Document images and their source code:
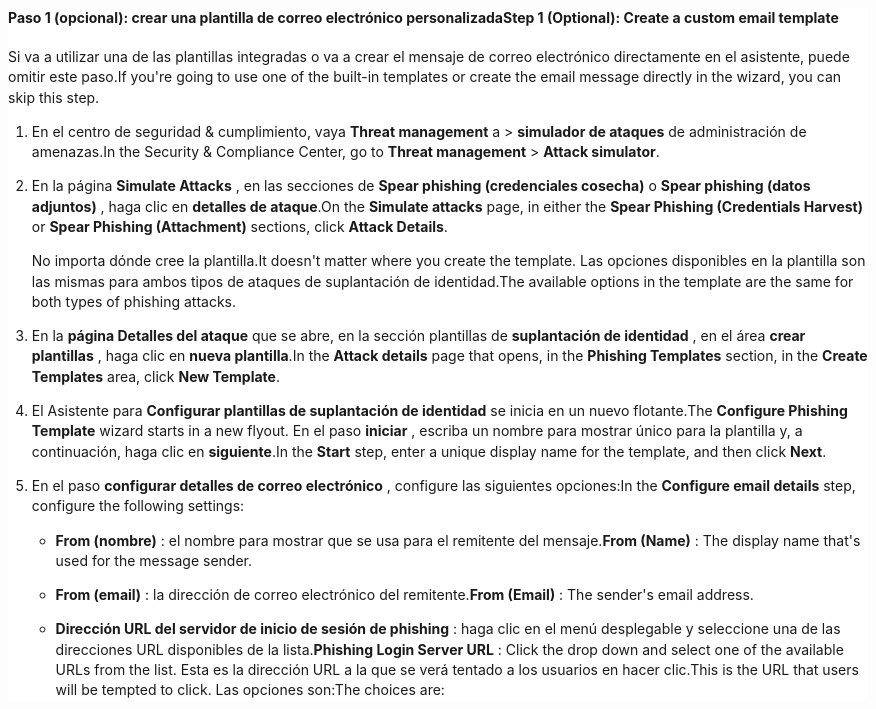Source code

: #### <a name="step-1-optional-create-a-custom-email-template"></a><span data-ttu-id="68e7f-142">Paso 1 (opcional): crear una plantilla de correo electrónico personalizada</span><span class="sxs-lookup"><span data-stu-id="68e7f-142">Step 1 (Optional): Create a custom email template</span></span>

<span data-ttu-id="68e7f-143">Si va a utilizar una de las plantillas integradas o va a crear el mensaje de correo electrónico directamente en el asistente, puede omitir este paso.</span><span class="sxs-lookup"><span data-stu-id="68e7f-143">If you're going to use one of the built-in templates or create the email message directly in the wizard, you can skip this step.</span></span>

1. <span data-ttu-id="68e7f-144">En el centro de seguridad & cumplimiento, vaya **Threat management** a \> **simulador de ataques** de administración de amenazas.</span><span class="sxs-lookup"><span data-stu-id="68e7f-144">In the Security & Compliance Center, go to **Threat management** \> **Attack simulator**.</span></span>

2. <span data-ttu-id="68e7f-145">En la página **Simulate Attacks** , en las secciones de **Spear phishing (credenciales cosecha)** o **Spear phishing (datos adjuntos)** , haga clic en **detalles de ataque**.</span><span class="sxs-lookup"><span data-stu-id="68e7f-145">On the **Simulate attacks** page, in either the **Spear Phishing (Credentials Harvest)** or **Spear Phishing (Attachment)** sections, click **Attack Details**.</span></span>

   <span data-ttu-id="68e7f-146">No importa dónde cree la plantilla.</span><span class="sxs-lookup"><span data-stu-id="68e7f-146">It doesn't matter where you create the template.</span></span> <span data-ttu-id="68e7f-147">Las opciones disponibles en la plantilla son las mismas para ambos tipos de ataques de suplantación de identidad.</span><span class="sxs-lookup"><span data-stu-id="68e7f-147">The available options in the template are the same for both types of phishing attacks.</span></span>

3. <span data-ttu-id="68e7f-148">En la **página Detalles del ataque** que se abre, en la sección plantillas de **suplantación de identidad** , en el área **crear plantillas** , haga clic en **nueva plantilla**.</span><span class="sxs-lookup"><span data-stu-id="68e7f-148">In the **Attack details** page that opens, in the **Phishing Templates** section, in the **Create Templates** area, click **New Template**.</span></span>

4. <span data-ttu-id="68e7f-149">El Asistente para **Configurar plantillas de suplantación de identidad** se inicia en un nuevo flotante.</span><span class="sxs-lookup"><span data-stu-id="68e7f-149">The **Configure Phishing Template** wizard starts in a new flyout.</span></span> <span data-ttu-id="68e7f-150">En el paso **iniciar** , escriba un nombre para mostrar único para la plantilla y, a continuación, haga clic en **siguiente**.</span><span class="sxs-lookup"><span data-stu-id="68e7f-150">In the **Start** step, enter a unique display name for the template, and then click **Next**.</span></span>

5. <span data-ttu-id="68e7f-151">En el paso **configurar detalles de correo electrónico** , configure las siguientes opciones:</span><span class="sxs-lookup"><span data-stu-id="68e7f-151">In the **Configure email details** step, configure the following settings:</span></span>

   - <span data-ttu-id="68e7f-152">**From (nombre)** : el nombre para mostrar que se usa para el remitente del mensaje.</span><span class="sxs-lookup"><span data-stu-id="68e7f-152">**From (Name)** : The display name that's used for the message sender.</span></span>

   - <span data-ttu-id="68e7f-153">**From (email)** : la dirección de correo electrónico del remitente.</span><span class="sxs-lookup"><span data-stu-id="68e7f-153">**From (Email)** : The sender's email address.</span></span>

   - <span data-ttu-id="68e7f-154">**Dirección URL del servidor de inicio de sesión de phishing** : haga clic en el menú desplegable y seleccione una de las direcciones URL disponibles de la lista.</span><span class="sxs-lookup"><span data-stu-id="68e7f-154">**Phishing Login Server URL** : Click the drop down and select one of the available URLs from the list.</span></span> <span data-ttu-id="68e7f-155">Esta es la dirección URL a la que se verá tentado a los usuarios en hacer clic.</span><span class="sxs-lookup"><span data-stu-id="68e7f-155">This is the URL that users will be tempted to click.</span></span> <span data-ttu-id="68e7f-156">Las opciones son:</span><span class="sxs-lookup"><span data-stu-id="68e7f-156">The choices are:</span></span>
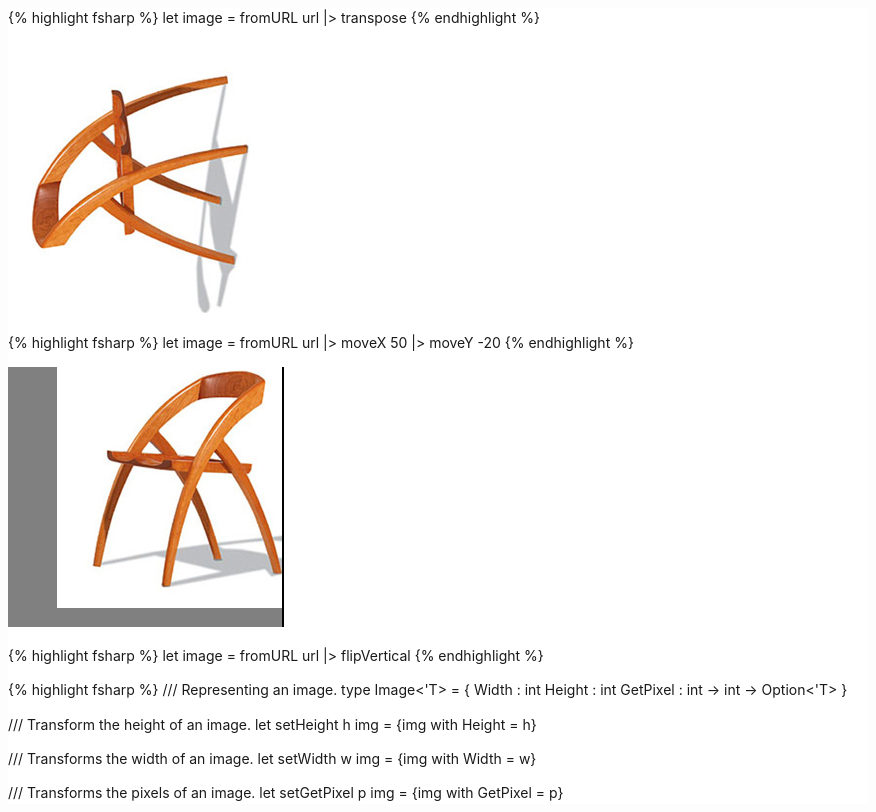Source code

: 
{% highlight fsharp %}
let image = fromURL url |> transpose
{% endhighlight %}

![Category](img/image-transpose.png)

{% highlight fsharp %}
let image = 
  fromURL url
  |> moveX 50
  |> moveY -20
{% endhighlight %}

![Category](img/image-move.png)

{% highlight fsharp %}
let image = fromURL url |> flipVertical
{% endhighlight %}


{% highlight fsharp %}
/// Representing an image.
type Image<'T> = 
    {
        Width : int
        Height : int
        GetPixel : int -> int -> Option<'T>
    }

/// Transform the height of an image.
let setHeight h img = {img with Height = h}

/// Transforms the width of an image.
let setWidth w img = {img with Width = w} 

/// Transforms the pixels of an image.
let setGetPixel p img = {img with GetPixel = p}
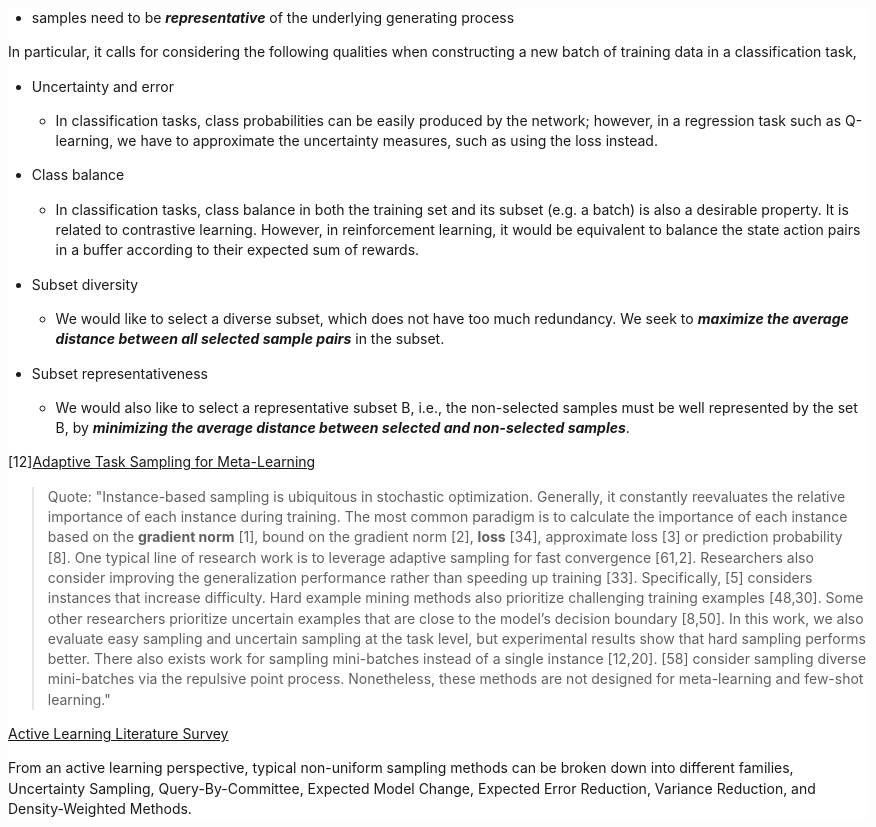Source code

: - samples need to be ***representative*** of the underlying generating process

In particular, it calls for considering the following qualities when constructing a new batch of training data in a classification task,

- Uncertainty and error

	- In classification tasks, class probabilities can be easily produced by the network; however, in a regression task such as Q-learning, we have to approximate the uncertainty measures, such as using the loss instead.

- Class balance

	- In classification tasks, class balance in both the training set and its subset (e.g. a batch) is also a desirable property. It is related to contrastive learning. However, in reinforcement learning, it would be equivalent to balance the state action pairs in a buffer according to their expected sum of rewards.

- Subset diversity

	- We would like to select a diverse subset, which does not have too much redundancy. We seek to ***maximize the average distance between all selected sample pairs*** in the subset.

- Subset representativeness

	- We would also like to select a representative subset B, i.e., the non-selected samples must be well represented by the set B, by ***minimizing the average distance between selected and non-selected samples***.

  

[12][Adaptive Task Sampling for Meta-Learning ](https://arxiv.org/pdf/2007.08735v1.pdf)

  

> Quote: "Instance-based sampling is ubiquitous in stochastic optimization. Generally, it constantly reevaluates the relative importance of each instance during training. The most common paradigm is to calculate the importance of each instance based on the **gradient norm** [1], bound on the gradient norm [2], **loss** [34], approximate loss [3] or prediction probability [8]. One typical line of research work is to leverage adaptive sampling for fast convergence [61,2]. Researchers also consider improving the generalization performance rather than speeding up training [33]. Specifically, [5] considers instances that increase difficulty. Hard example mining methods also prioritize challenging training examples [48,30]. Some other researchers prioritize uncertain examples that are close to the model’s decision boundary [8,50]. In this work, we also evaluate easy sampling and uncertain sampling at the task level, but experimental results show that hard sampling performs better. There also exists work for sampling mini-batches instead of a single instance [12,20]. [58] consider sampling diverse mini-batches via the repulsive point process. Nonetheless, these methods are not designed for meta-learning and few-shot learning."

  

[Active Learning Literature Survey](http://burrsettles.com/pub/settles.activelearning.pdf)

  

From an active learning perspective, typical non-uniform sampling methods can be broken down into different families, Uncertainty Sampling, Query-By-Committee, Expected Model Change, Expected Error Reduction, Variance Reduction, and Density-Weighted Methods.

  
  


[^1]: imo this is a better fit for the name "Batch RL" then pure offline learning
[comment]: <> (Tree, Connection btw papers, Diversity, read RLBook on feature discovery)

TO DO> Starting at the line containing "pixels of an image." and ending at the line containing "- Uncertainty and error", rewrite those lines with "categorization" substituted for "classification" and everything else unchanged. Leave the pictures out of your answer.

YOUR SOLUTION>
/// Transforms the pixels of an image.
let setGetPixel p img = {img with GetPixel = p}
Source code

: - samples need to be ***representative*** of the underlying generating process

In particular, it calls for considering the following qualities when constructing a new batch of training data in a categorization task,

- Uncertainty and error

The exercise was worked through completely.